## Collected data
╭──
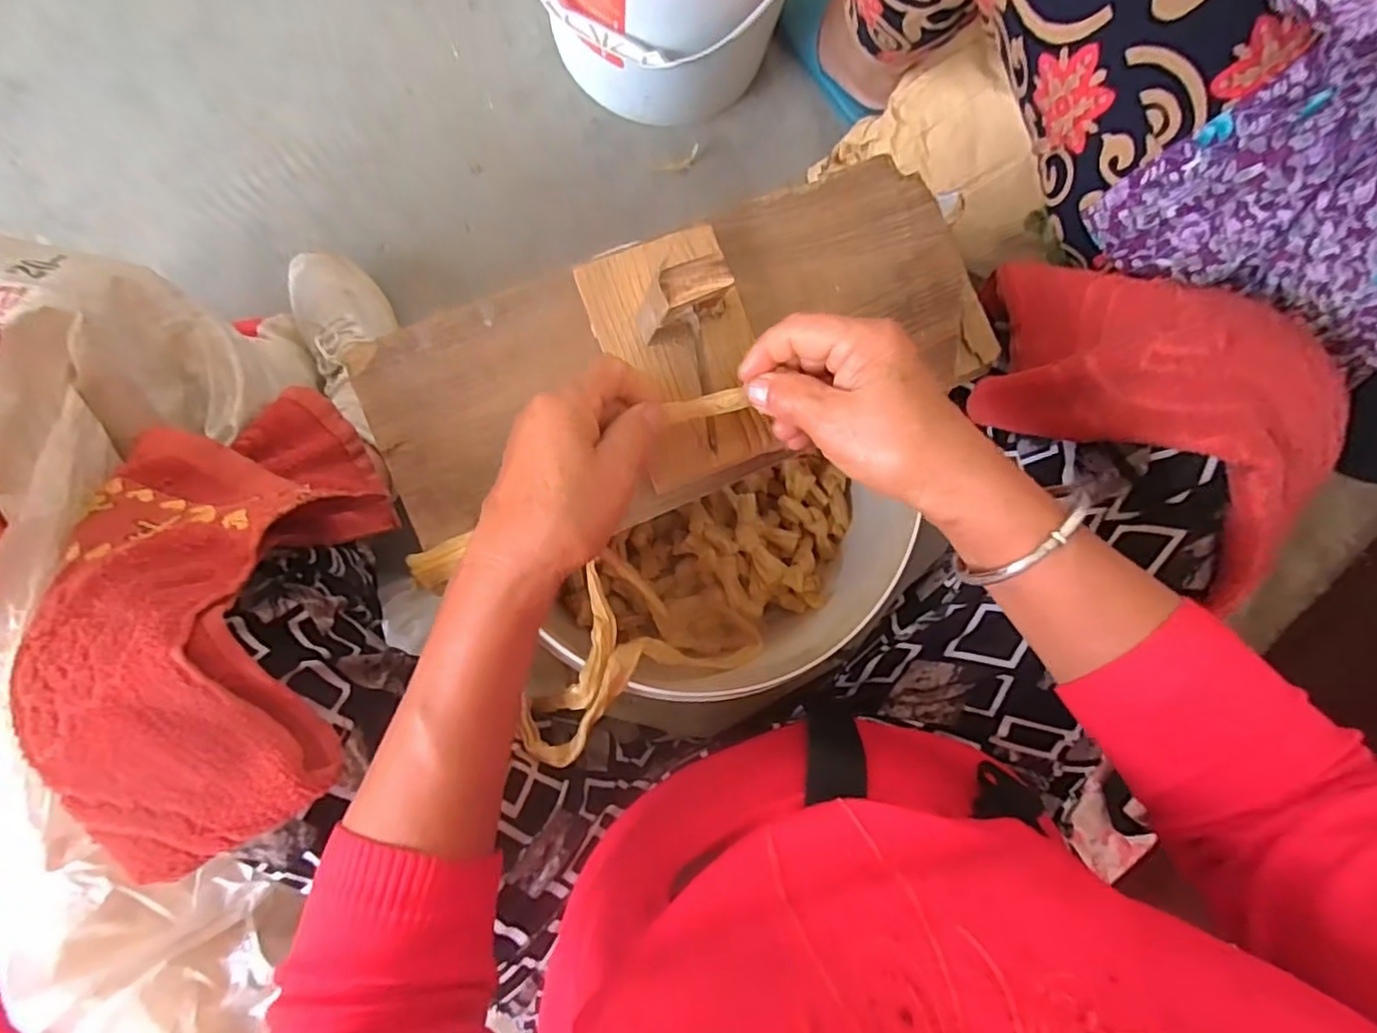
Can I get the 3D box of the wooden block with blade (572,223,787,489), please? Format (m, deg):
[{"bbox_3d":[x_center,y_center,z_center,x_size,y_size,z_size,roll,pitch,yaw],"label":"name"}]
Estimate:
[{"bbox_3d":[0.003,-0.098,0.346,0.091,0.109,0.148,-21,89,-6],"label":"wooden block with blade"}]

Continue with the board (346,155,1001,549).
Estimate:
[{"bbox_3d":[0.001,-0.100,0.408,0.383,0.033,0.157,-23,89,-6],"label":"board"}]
╰──
╭──
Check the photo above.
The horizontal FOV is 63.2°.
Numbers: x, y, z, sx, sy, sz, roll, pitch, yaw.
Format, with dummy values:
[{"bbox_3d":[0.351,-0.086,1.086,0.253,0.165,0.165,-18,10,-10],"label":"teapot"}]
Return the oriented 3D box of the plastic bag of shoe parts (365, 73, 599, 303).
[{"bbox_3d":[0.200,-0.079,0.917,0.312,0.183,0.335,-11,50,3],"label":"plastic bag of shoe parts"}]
╰──
## What is being asked
Which lines of the data contain the word "Format"? Copy each one.

## Task output
Can I get the 3D box of the wooden block with blade (572,223,787,489), please? Format (m, deg):
Format, with dummy values:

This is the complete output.